En effet, ce papier soulève tout un tas de questions éthiques sur le mode de production des ressources scientifiques. Si le document est accepté, les chercheurs devront-ils désormais prouver qu’ils ont écrit leurs papiers eux-mêmes, et pas avec GPT-3 ? SI c’est le cas, faudra-t-il le citer parmi les auteurs ? Dans ce contexte, faudrait-il faire participer l’algorithme à la vérification ? Dans quelles limites ? Quel impact sur la “course à la publication” qui pousse certains chercheurs à publier des papiers anecdotiques en quantité industrielle pour améliorer leurs statistiques ?
Il ne s’agit que de la partie émergée d’un immense iceberg de questions déterminantes sur lesquelles le comité de relecture devra se prononcer. Et il devra impérativement prendre ses précautions avant de livrer son verdict.
Une nouvelle ère pour la recherche scientifique ?
On sait par exemple que les programmes actuels ont encore de gros problèmes pour raisonner en termes de causalité, c’est-à-dire qu’ils ont du mal à déterminer quel facteur est responsable d’un phénomène . Et c’est très embêtant dans le cadre de la recherche scientifique, car sa cohérence repose en grande partie sur la solidité de ces liens logiques.

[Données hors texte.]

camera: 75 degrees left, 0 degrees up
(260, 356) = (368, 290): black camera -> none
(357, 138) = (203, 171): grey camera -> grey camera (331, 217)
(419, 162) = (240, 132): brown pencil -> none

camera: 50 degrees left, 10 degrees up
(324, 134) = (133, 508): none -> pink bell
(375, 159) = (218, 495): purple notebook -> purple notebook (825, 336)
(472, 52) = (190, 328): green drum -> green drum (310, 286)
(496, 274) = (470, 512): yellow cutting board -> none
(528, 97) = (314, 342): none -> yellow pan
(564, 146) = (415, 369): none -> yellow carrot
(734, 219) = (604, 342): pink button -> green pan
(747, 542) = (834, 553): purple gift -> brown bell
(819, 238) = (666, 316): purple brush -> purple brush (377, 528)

De plus, il faut aussi garder en tête toutes les autres limites potentielles de l’IA contre lesquelles de nombreux observateurs nous mettent en garde depuis des lustres. Mais d’un autre côté, c’est aussi une approche très novatrice qui pourrait mettre en évidence des particularités encore inconnues de ces algorithmes.

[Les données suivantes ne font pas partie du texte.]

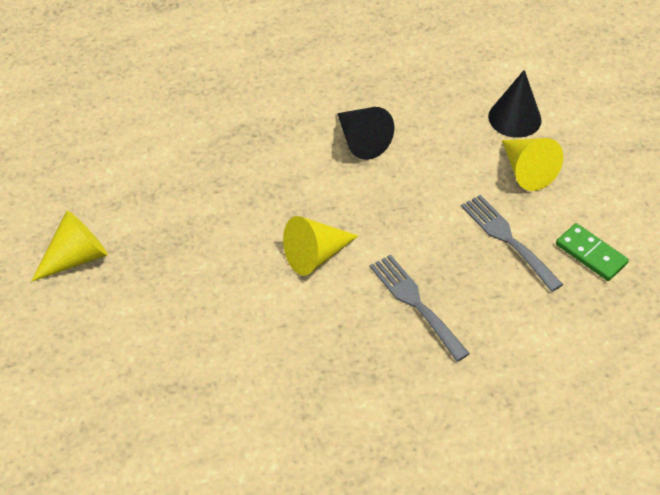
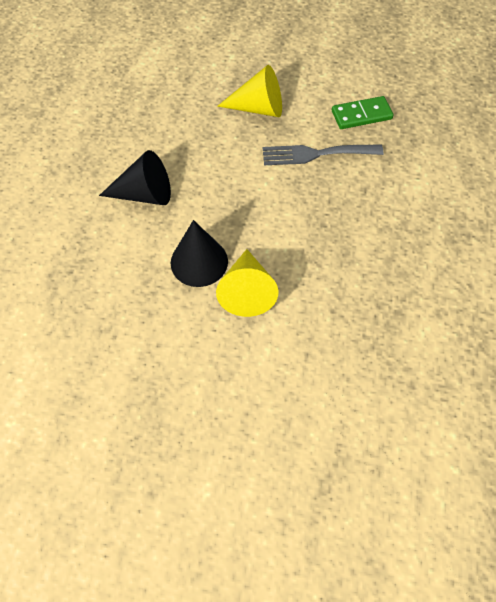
camera: 60 degrees left, 10 degrees up
(77, 257) = (105, 510): yellow cone -> none
(415, 303) = (341, 245): grey fork -> none
(514, 118) = (201, 87): black cone -> black cone (199, 262)

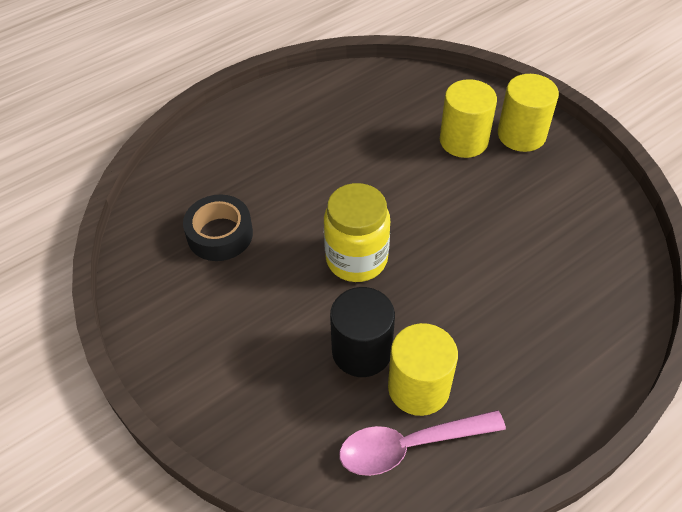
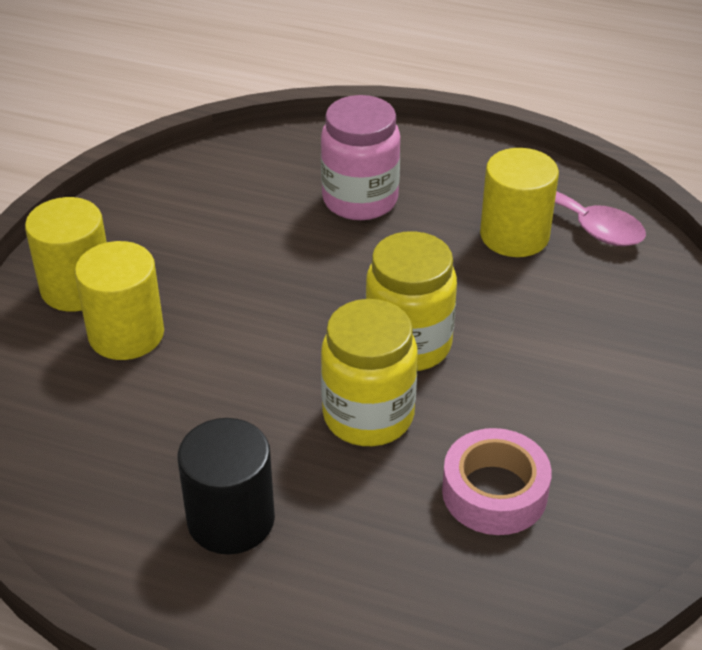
camera: 125 degrees left, 10 degrees down
(220, 234) = (494, 492): black tape -> pink tape
(317, 211) = (368, 416): none -> yellow jar
(361, 351) = (518, 288): black cylinder -> black cylinder (231, 520)
(526, 314) = (360, 200): none -> pink jar

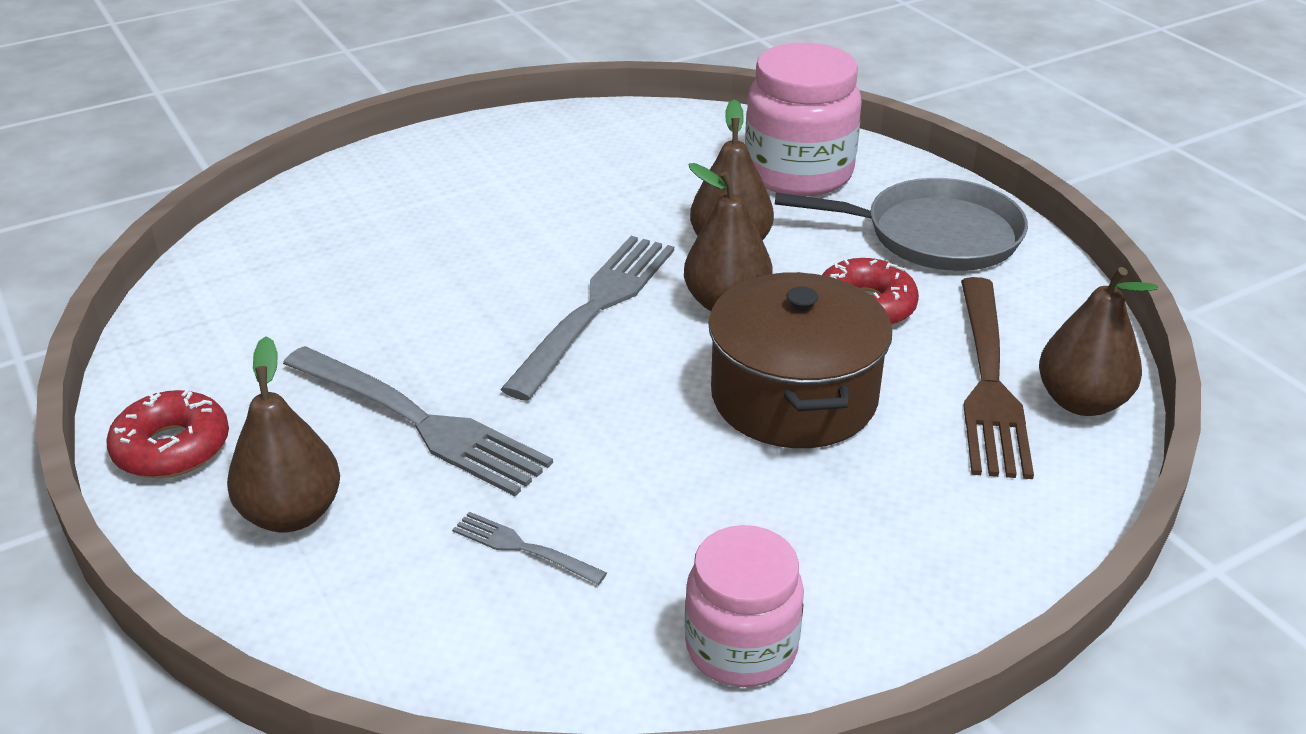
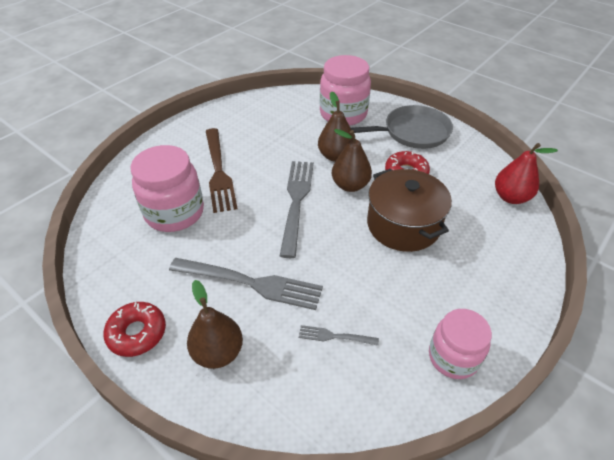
camera: 20 degrees left, 10 degrees up
(351, 277) = (174, 213): none -> pink jar
(989, 381) = (472, 197): brown fork -> brown fork (218, 171)
(1081, 402) = (510, 197): brown pear -> red pear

Mettre ainsi l’IA à contribution, quitte à prendre ses conclusions avec des pincettes, est donc une façon de sortir des sentiers battus ; c’est le genre d’approche qui permet de mettre des expériences de pensée à l’épreuve de la réalité concrète. Cela pourrait donc faire progresser toute la recherche en intelligence artificielle dans sa globalité, car les approches entièrement nouvelles de ce genre restent rares.

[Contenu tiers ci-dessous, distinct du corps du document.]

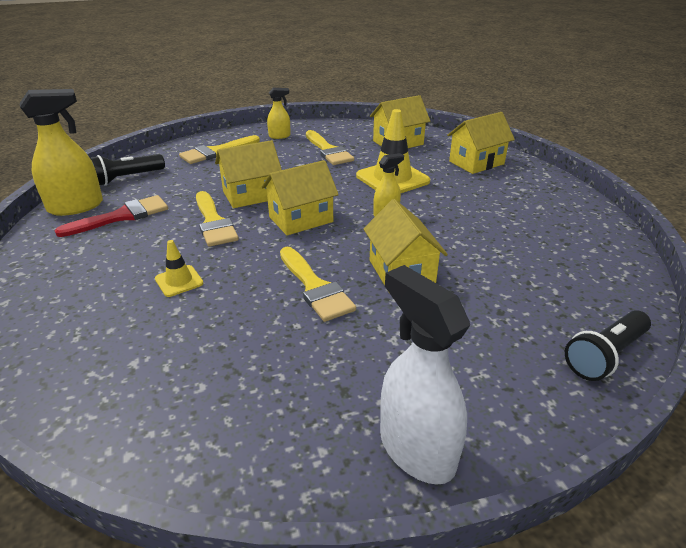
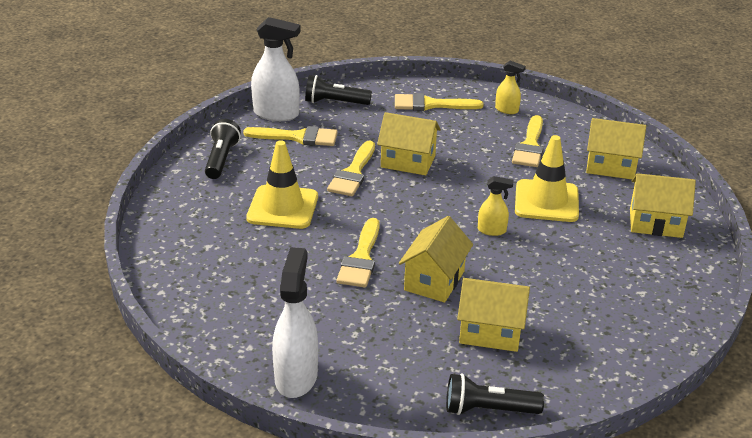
camera: 40 degrees right, 0 degrees up
(54, 268) = (221, 159): none -> black flashlight
(76, 207) = (276, 114): yellow spray bottle -> white spray bottle
(122, 216) = (298, 137): red brush -> yellow brush
(179, 281) = (282, 207): yellow traffic cone -> yellow traffic cone, size x1.97
(301, 219) = (418, 202): yellow house -> yellow house (490, 332)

« Nous n’avons aucun moyen de savoir si notre façon de présenter ces travaux servira de modèle », explique Osmanovic Thunström. « Nous attendons impatiemment de découvrir ce que la publication du papier, si elle a lieu, signifiera pour la recherche […]. Au bout du compte, tout dépendra de la façon dont nous traiterons l’IA dans le futur : comme un partenaire ou comme un outil », résume-t-elle.